Andrew Najberg is also the author of two volumes of poetry: The Goats Have Taken Over the Barracks (Finishing Line Press, 2021) and the chapbook of poems Easy to Lose (Finishing Line Press 2007).
Though my poems have a wide range of influences including Kathleen Driskell, Jack Gilbert, Stan Rice, Dorianne Laux, Emily Dickinson, Tomas Morin, Federico Garcia Lorca, Seth Michelson, Debra Kang Dean, Molly Peacock, Greg Pape and many more, I would say my single greatest debt is to the late Art Smith whose collections The Late World and The Fortunate Era I regard as among the finest collections among the last fifty years.
My poetry has appeared in dozens of literary journals in print and online. Most recently, I appeared in the June 2022 issue of North American Review and the Winter issues of Asheville Poetry Review and Good River Review, and in April, my poem "Fighting Fermi" won grand prize in the Brain Mills Press National Poetry Month Competition.
The poem on the Brain Mills Press site: http://bmpvoices.com/author/mainbrainbrainmillpress-com/
A reading of the poem: https://www.youtube.com/watch?v=jVlTWaqVYlM
In addition, my poems have appeared in places such as Cimarron Review, Another Chicago Magazine, Yemassee, Louisville Review, Bat City Review and many more. I received an AWP Intro Award for my poem The Goats Have Taken Over the Barracks in 2010.
My short fiction has been inspired by a wide array of authors. However, my most immediate influences include Aimee Bender, Haruki Murakami, George Saunders, Michael Knight, Jeff Vandermeer, Stephen King, Neil Gaiman, Yoko Ogawa, and Sayaka Murata. At the same time, my interests in fiction are also steeped in classic authors, especially in the realms of science fiction, horror, and fantasy, including Ursula K. Le Guin, Hawthorne, Poe, Clarke, Asimov, Tolkien, and many others.
My short fiction ranges from the absurd, surreal, and magical real to science/speculative fiction and horror. My first published piece of short fiction appeared in Fleas on the Dog in March 2021 and many more since including The Wondrous Real, Psychopomp Magazine, Prose Online, Utopia Science Fiction, Symposeum and more.
It is my hope that in the near future I will have a collection of short stories emerging.
A reading of "Table For Two" which initially appeared in The Wondrous Real: https://www.youtube.com/watch?v=wB0A2bSyINY&t=3s
"Table for Two" is also forthcoming as a short film, created by Geek Prophecy Productions.
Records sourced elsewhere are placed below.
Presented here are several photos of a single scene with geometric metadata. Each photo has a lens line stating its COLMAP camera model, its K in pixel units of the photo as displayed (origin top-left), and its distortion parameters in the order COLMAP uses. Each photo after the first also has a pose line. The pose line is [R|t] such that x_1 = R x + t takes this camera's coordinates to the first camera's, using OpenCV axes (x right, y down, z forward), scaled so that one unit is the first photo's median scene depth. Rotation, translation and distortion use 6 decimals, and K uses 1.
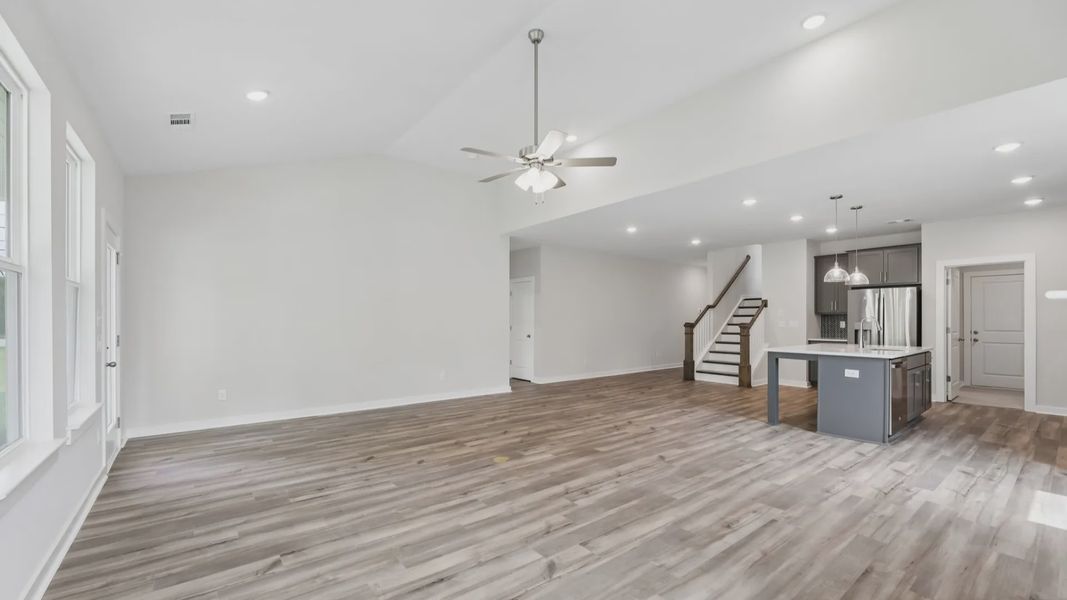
lens RADIAL K [[427.2, 0, 535.9], [0, 427.2, 320.2], [0, 0, 1]] dist [-0.000492, -0.000429]
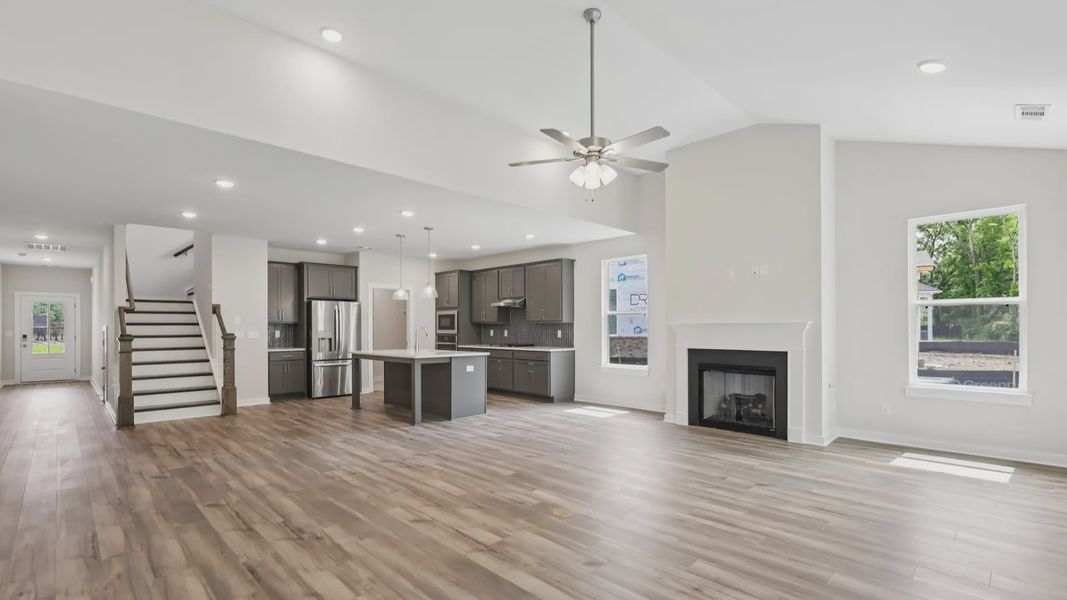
lens RADIAL K [[476.8, 0, 533.2], [0, 476.8, 321.3], [0, 0, 1]] dist [0.001235, 0.000245]
pose [[-0.100409, 0.014812, 0.994836, -0.706422], [0.003755, 0.999888, -0.014508, -0.000628], [-0.994939, 0.002278, -0.100453, 0.870237]]
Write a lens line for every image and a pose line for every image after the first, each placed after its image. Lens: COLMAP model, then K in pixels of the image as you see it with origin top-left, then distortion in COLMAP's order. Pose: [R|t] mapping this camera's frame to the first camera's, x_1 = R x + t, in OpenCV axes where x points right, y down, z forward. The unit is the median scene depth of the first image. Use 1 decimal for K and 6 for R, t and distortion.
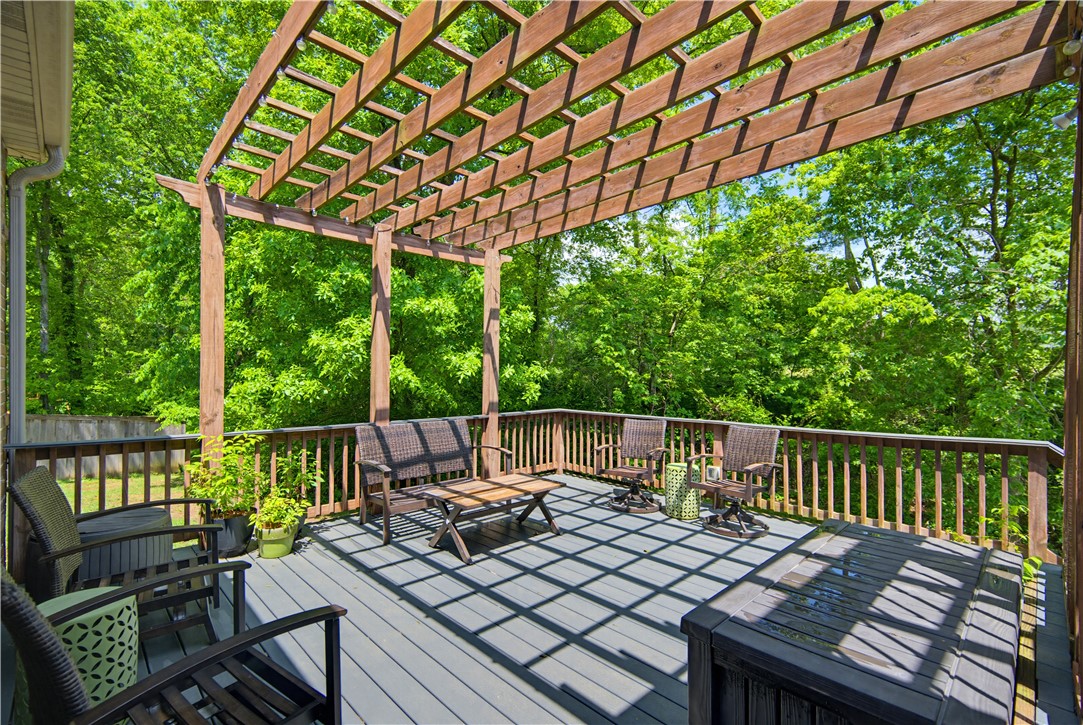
lens RADIAL K [[481.3, 0, 544.1], [0, 481.3, 370.4], [0, 0, 1]] dist [0.021388, -0.002339]
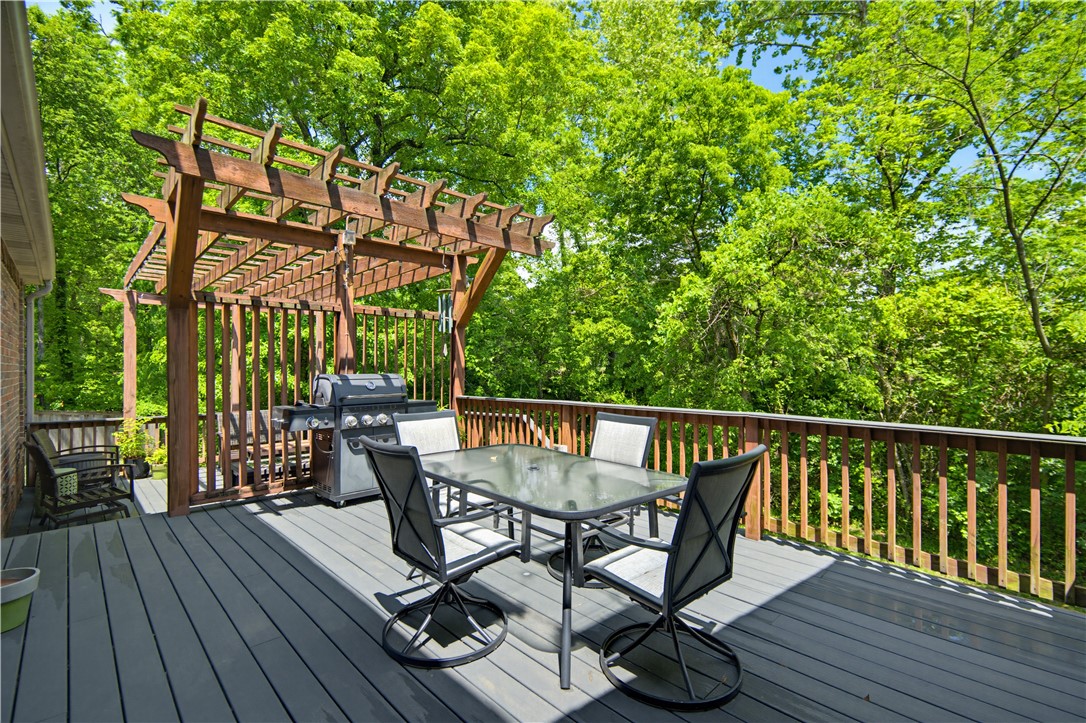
lens RADIAL K [[482.6, 0, 540.3], [0, 482.6, 360.8], [0, 0, 1]] dist [0.021388, -0.002339]
pose [[0.999968, -0.008056, -0.000225, 0.230397], [0.008055, 0.999948, -0.006216, -0.017608], [0.000275, 0.006214, 0.999981, -0.229365]]
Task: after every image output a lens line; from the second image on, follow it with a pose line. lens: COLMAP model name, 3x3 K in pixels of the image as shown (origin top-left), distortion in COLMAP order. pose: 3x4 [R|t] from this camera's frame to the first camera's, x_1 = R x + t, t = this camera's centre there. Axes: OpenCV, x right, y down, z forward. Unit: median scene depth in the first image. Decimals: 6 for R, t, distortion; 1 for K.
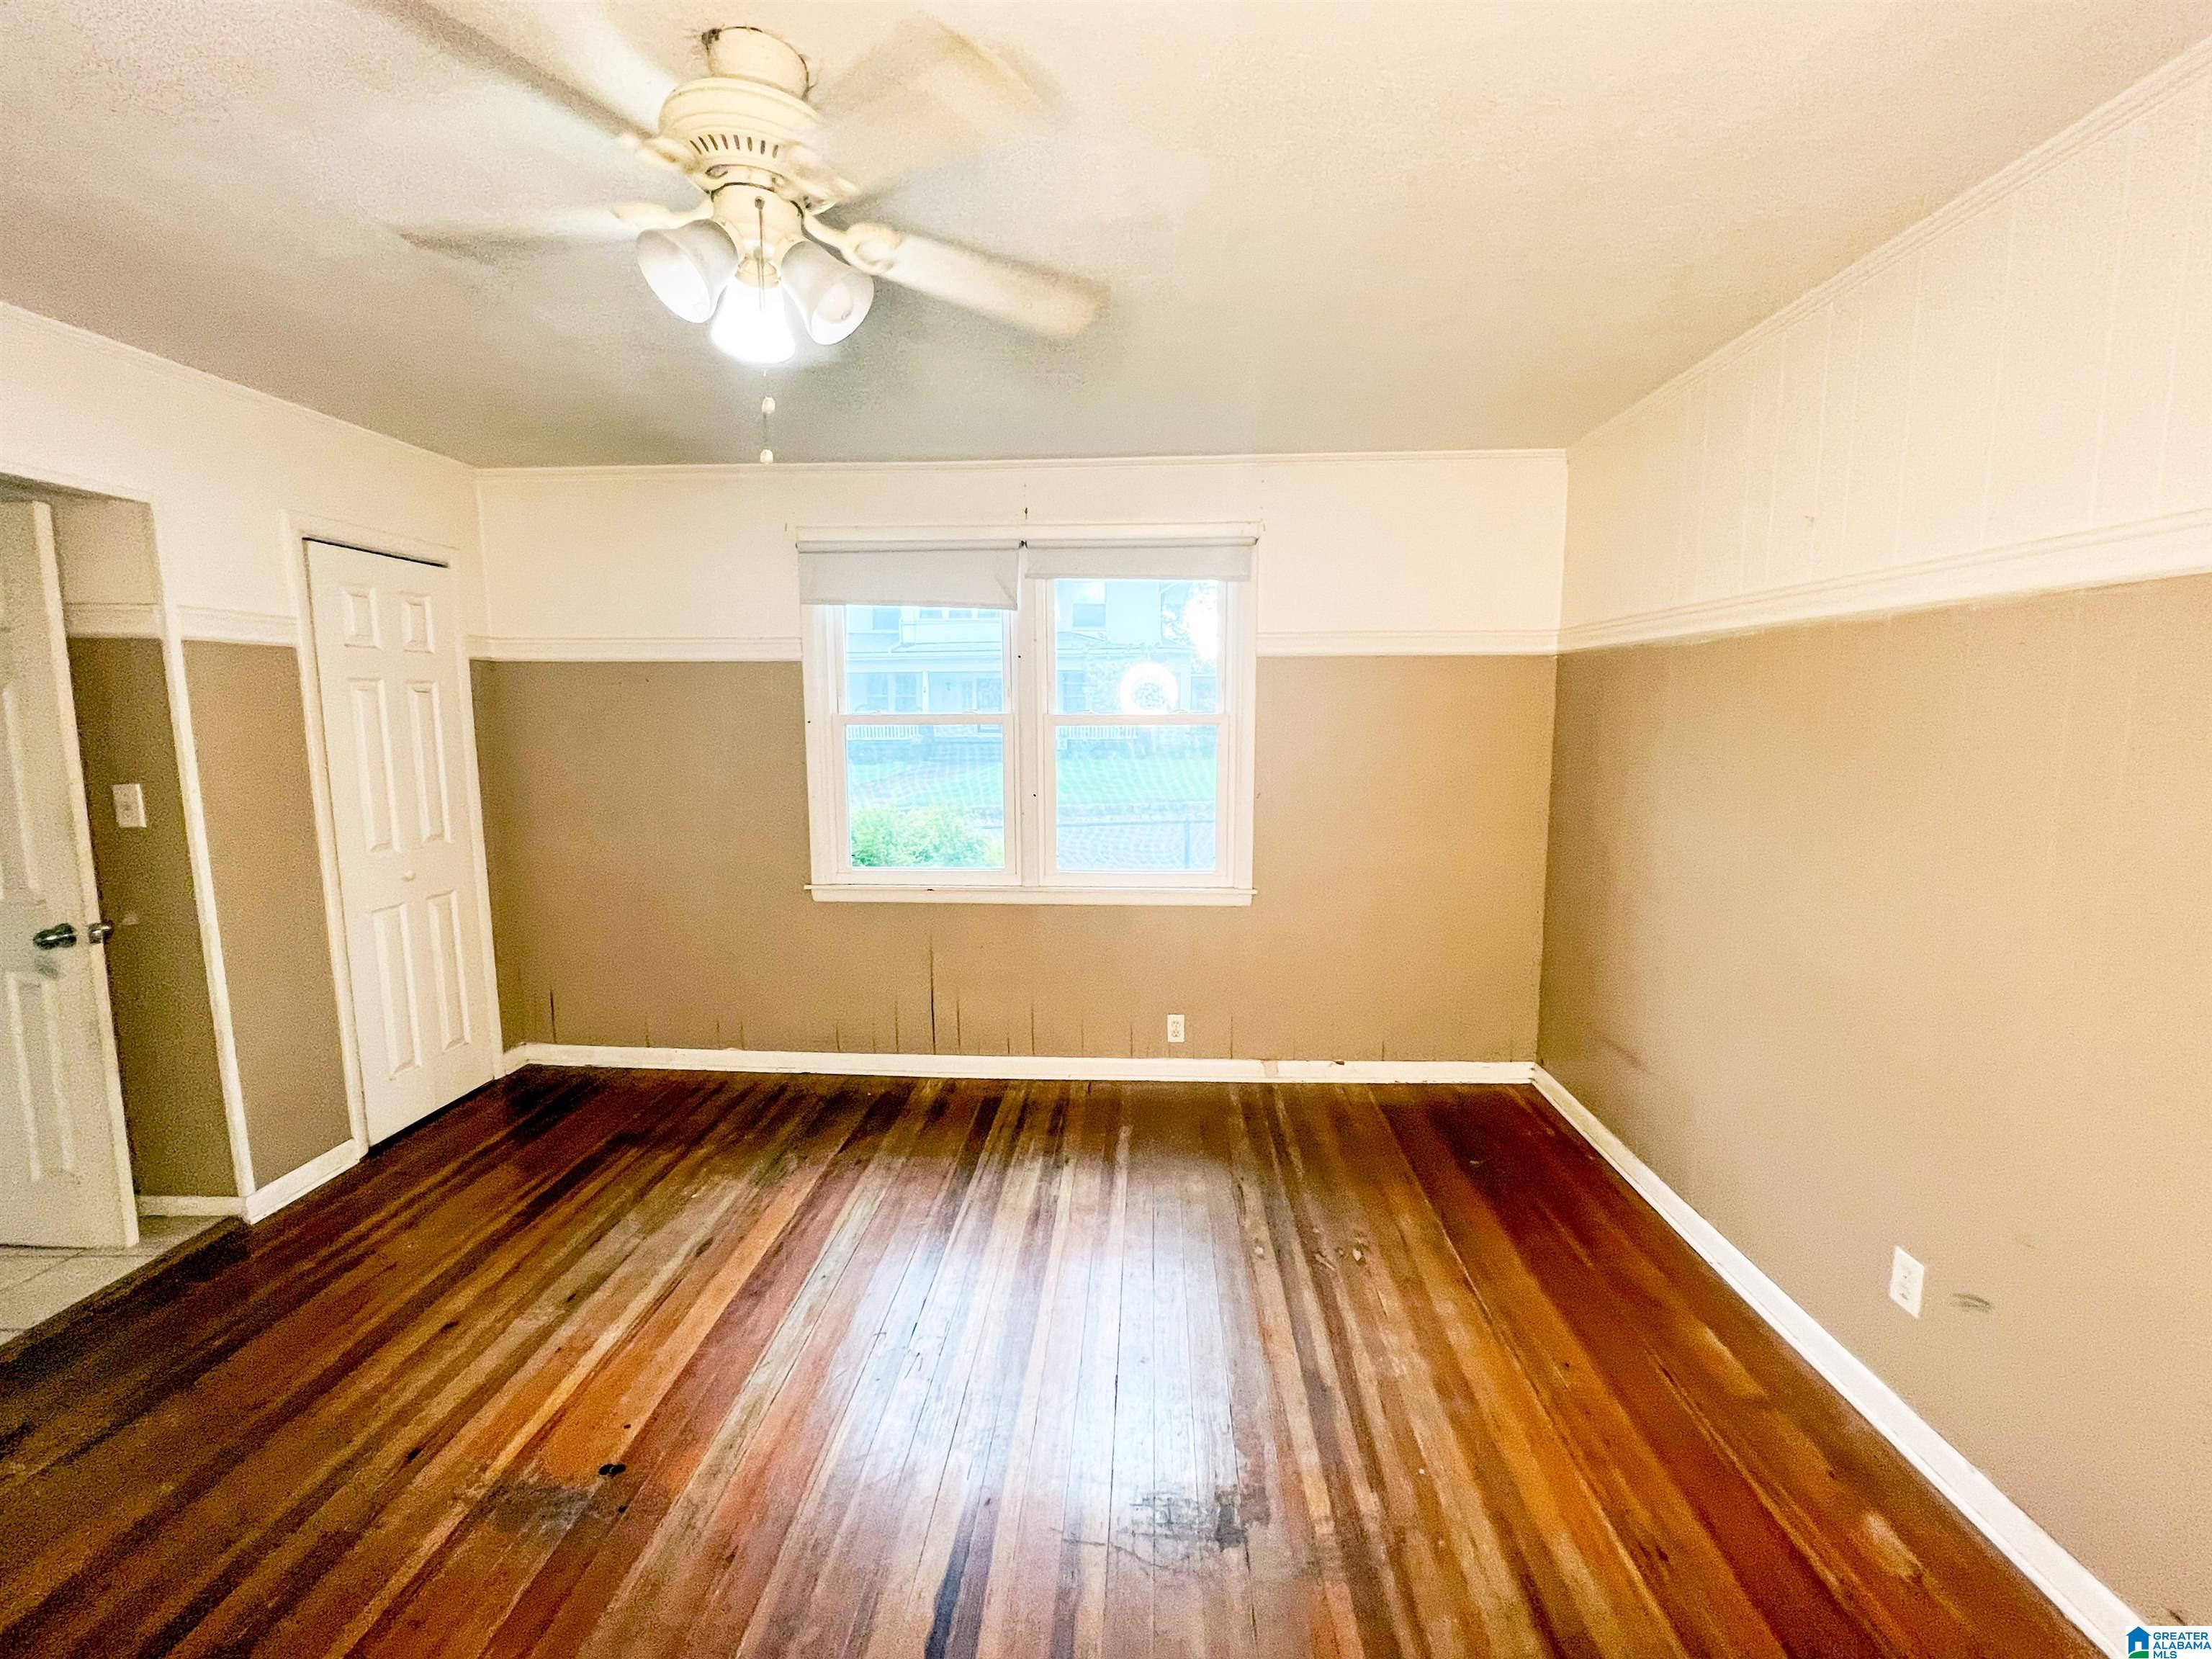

Currently, I'm serving as a senior editor at Symposeum Magazine and the co-editor of Poetry Miscellany. In addition, I served as an editorial assistant for The Showbear Family Circus for their closing issue.
I have been teaching at the University of Tennessee at Chattanooga for 16 years now. I started back in 2006, fresh out of my first masters program. I did not anticipate at the time that I would stay - instead believing that after I completed my MFA I would seek a position elsewhere.
However, within my first couple years, I was struck by the level of excellence among my colleagues and the quality of the department - and as a result, I have continued to make my home here. In that time, I've taught over a hundred sections including courses in post world war II Japanese literature, upper level fiction and poetry workshops, Traditions in Creative Non-Fiction, Intro to Creative Writing, and more.
I am married to the incredible Amber Najberg, an inspiring woman who leaves my life full of laughter. We live with our children outside Chattanooga, TN. On the side, I periodically pursue art (pastels and pen and ink mostly) and I enjoy playing the drums badly.